Following a cruise to Europe during the summer of 1919, Bernadou joined Division 19, Atlantic Fleet, and cruised along the east coast until placed out of commission at Philadelphia Navy Yard 1 July 1922. She joined Squadron 7, Scouting Force, after recommissioning 1 May 1930. Out of service September 1936-October 1939, she then rejoined the fleet for service with Destroyer Division 6, Atlantic Squadron, on Neutrality Patrol.
She helped convoy the Marines to Iceland (1-7 July 1941) and, except for one crossing to Britain, remained on the Newfoundland-Iceland convoy run until the fall of 1942. On 25 October 1942 she departed Norfolk, Va. to take part in the invasion of North Africa (8-11 November). She won a Presidential Unit Citation for landing assault troops inside the harbor of Safi, French Morocco.
Returning to Boston 26 November she remained on east coast convoy duty until February 1943. Bernadou made a convoy run to Gibraltar during March and April and on 10 May departed Norfolk for Oran, Algeria. She operated from Oran until December 1943 during which time she took part in the occupation of Sicily (9-12 July); Salerno landings (9-10 and 21-23 September), and escorted Mediterranean convoys.
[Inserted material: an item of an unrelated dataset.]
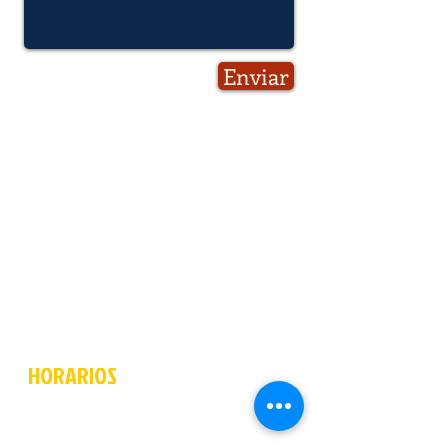
Enviar
HORARIOS
Lunes a jueves
17.30pm-22.00pm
She returned to the United States in December 1943 and escorted two convoys to North Africa (22 February-9 June 1944) before retiring to the less rigorous east coast-Caribbean runs. From October 1944 to May 1945 she served as plane guard and escort vessel during carrier exercises off the east coast. She arrived at Philadelphia Navy Yard 8 June 1945; was decommissioned 17 July; and sold 30 November 1945.
In addition to her Presidential Unit Citation, Bernadou received five battle stars for her World War II service.